I don't disagree wrt "applicable on the current context", but
I'm wary as to what someone might think that should mean.

I don't think Emacs should be overly ambitious here in excluding
commands.  It should instead exclude only commands that it is
absolutely sure no user would be able to use in the current
context.  What "context" means here is probably the real question.

> Then we have non-predictability. You enable a mode through an
> autoloaded function and suddenly, for the rest of the Emacs
> session, `M-x foo' no longer resolves to the same list of
> candidates where it used to.

You see?  Now that's an example of what I meant by the meaning
of "context" being important.

To me, if you have loaded a library that defines commands that
you can invoke currently (which, a priori is the case for most
commands), then I *want* `M-x' to include those commands when
my input matches their names.

If I load a library (or it is autoloaded) then I expect to be
able to invoke its commands using `M-x'.  I certainly hope
that feature is not removed in favor of some "predictability".

I am becoming more wary of the proposed change...

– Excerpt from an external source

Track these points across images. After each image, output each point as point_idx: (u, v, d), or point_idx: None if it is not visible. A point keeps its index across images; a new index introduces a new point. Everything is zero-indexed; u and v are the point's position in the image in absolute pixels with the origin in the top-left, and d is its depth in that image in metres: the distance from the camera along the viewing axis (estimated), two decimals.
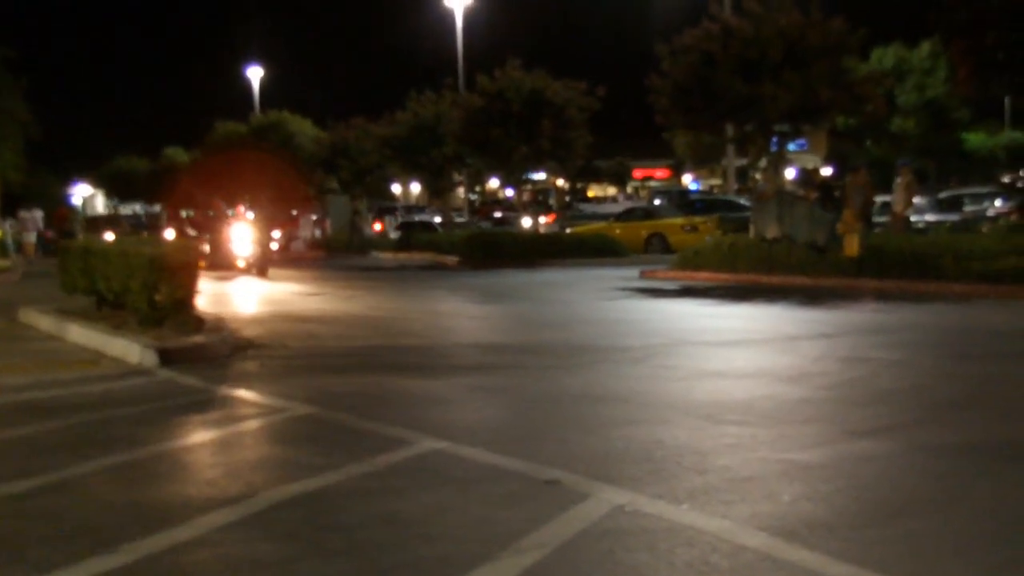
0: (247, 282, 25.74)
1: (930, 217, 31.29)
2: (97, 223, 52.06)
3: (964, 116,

> > Certainly any command that is bound to a key sequence that
> > is available in the current context should be a candidate.
> > (That's a minimum.)
> 
> IMHO introducing ad-hoc heuristics for *discarding* candidates
> is very risky.

That was my point.  Emacs needs to be very sure that it makes
no sense for a given command to be invoked currently using
`M-x', before it thinks about excluding that command.

A priori, there are very few commands that can reasonably
be excluded, with that in mind.  And in that case, little
is gained, in terms of reducing the supposed "noise".

And something is lost: the user does not see those commands.
S?he may well become confused, and think that this or that
command has not been defined or is no longer supported or...

> OTOH, if it is a matter of sorting the candidates, which is
> what the OP suggested, it is fine.

I see.  I misunderstood.  I asked whether by "noise" what
was meant was a large number of candidates.  I guess the
answer is no.  It is apparently the position of inappropriate
candidates high in the sort order that constitutes "noise",
and not their mere presence.

In that case I have a different objection.  The sorting
being used should be *very clear to users*.  And in
general it should not combine very different criteria,
such as (1) appropriateness (one form of which is what
this proposed feature is about, I guess) and, say,
(2) how recently candidates were used (or some other
sorting criterion, such as alphabetic comparison).

If sorting combines such different criteria then it can
be confusing to users.  This is all the more nefarious if
a measure of "inappropriateness" is applied unbeknownst
to the user.

Picking the right candidates to sort lower according to
the context can be tricky, and once they are sent to the
end of the list a user might well wonder what's going on.

I come back, I think, to what I said in the beginning:
"the answer (IMHO) is better completion behavior."